One very interesting symphony that has not been mentioned is the Gothic by Havergal Brian, with excitement, pomp, and pageantry aplenty. A fine cycle that has also not yet been mentioned here is that of Howard Hanson. Much dignified and noble music is to be found there. The same goes for Enescu. I would also like to add that it is nice to see several here recognizing the quality of Saint Saens' other four symphonies. To me, he is somehow taken for granted despite having given us some very famous works. Much of his music is overlooked, but wherever one looks, it almost always has a melodic fluency and sheen that are very attractive and memorable.


----------



## GioCar (Oct 30, 2013)

Three more underperformed symphonic cycles: Villa-Lobos', Gade's and Casella's:


----------



## dieter (Feb 26, 2016)

Also Magnard, wonderful works.


----------



## Nereffid (Feb 6, 2013)

Philip Glass. Lepo Sumera.


----------



## Enthusiast (Mar 5, 2016)

Sibelius, Sibelius, Sibelius. He was one of the 7 greatest ever symphonists (IMO - with Haydn, Mozart, LvB, Brahms, Bruckner and Mahler) and so disproves the original argument. I don't think Tchaikovsky, Stravinsky, Shostakovich or Prokofiev rise to quite that level of achievement with their symphonies. There are also Nielsen, Dvorak, Vaughan Williams and Franck to bolster the case and many British, Finnish and French composers to back it up further.


----------



## Reichstag aus LICHT (Oct 25, 2010)

My personal favourite "fringe" symphonists are Holmboe, Langgaard, Martinů, George Lloyd and Fartein Valen; they left behind some truly wonderful works. More difficult, but no less rewarding, are the symphonies of Ib Nørholm.


----------



## Weston (Jul 11, 2008)

GioCar said:


> Three more underperformed symphonic cycles: Villa-Lobos', Gade's and Casella's:


I'm thinking of getting that Gade collection but I waver. The samples sound so -- normal.


----------



## GioCar (Oct 30, 2013)

Weston said:


> I'm thinking of getting that Gade collection but I waver. The samples sound so -- normal.

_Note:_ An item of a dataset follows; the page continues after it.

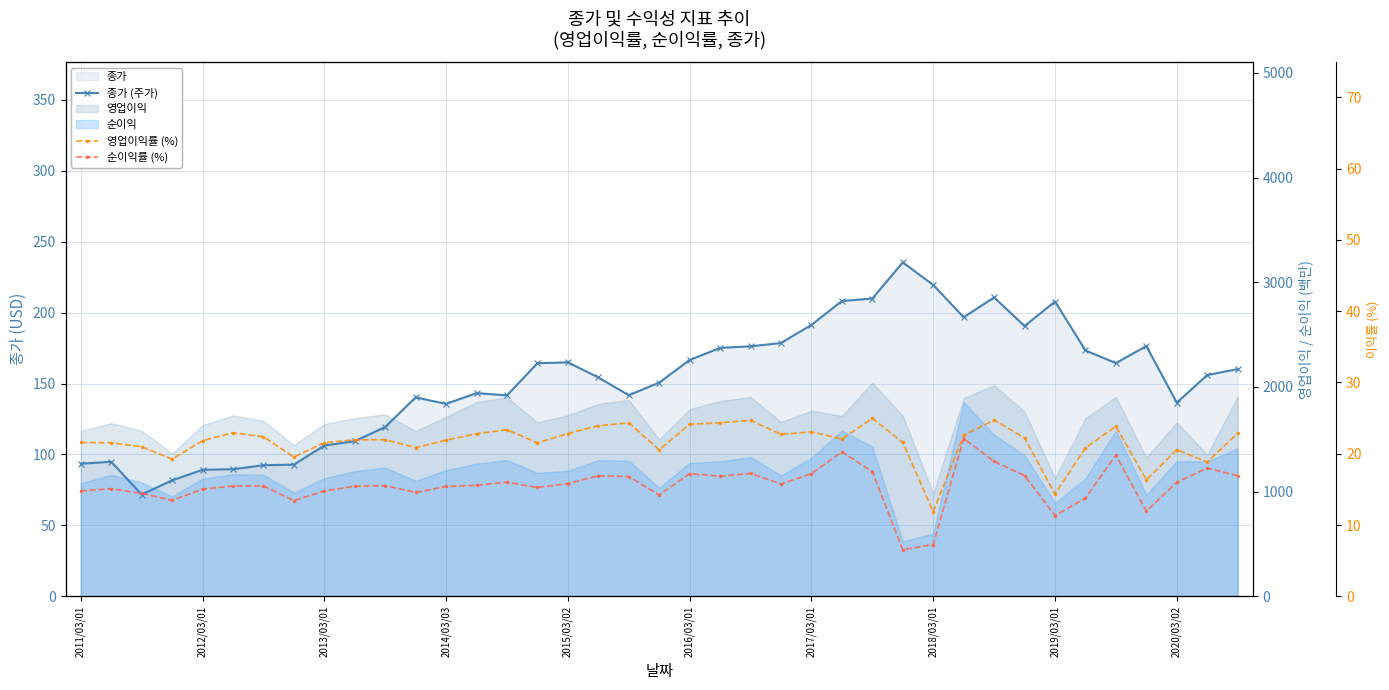

Which series has the largest range (max minus min)?

종가 (주가)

I don't think so. They are quite lively intead, having Mendelssohnian traits and qualities, particularly the first three. His symphony no.1 is a little gem, as if Felix had been inspired by the Danish clear skies. 
From the fourth on, they acquire personality and so are more interesting, imo, than the earlier ones. The fifth is a sort of piano concerto. I find the first, the fourth, the fifth and the sixth the most attactive of the group.


----------



## hpowders (Dec 23, 2013)

Some great American symphonists of the mid-twentieth century:

William Schuman

Peter Mennin

Roy Harris

Walter Piston

Paul Creston


----------



## dieter (Feb 26, 2016)

hpowders said:


> Some great American symphonists of the mid-twentieth century:
> 
> William Schuman
> 
> ...


I missed Menin...


----------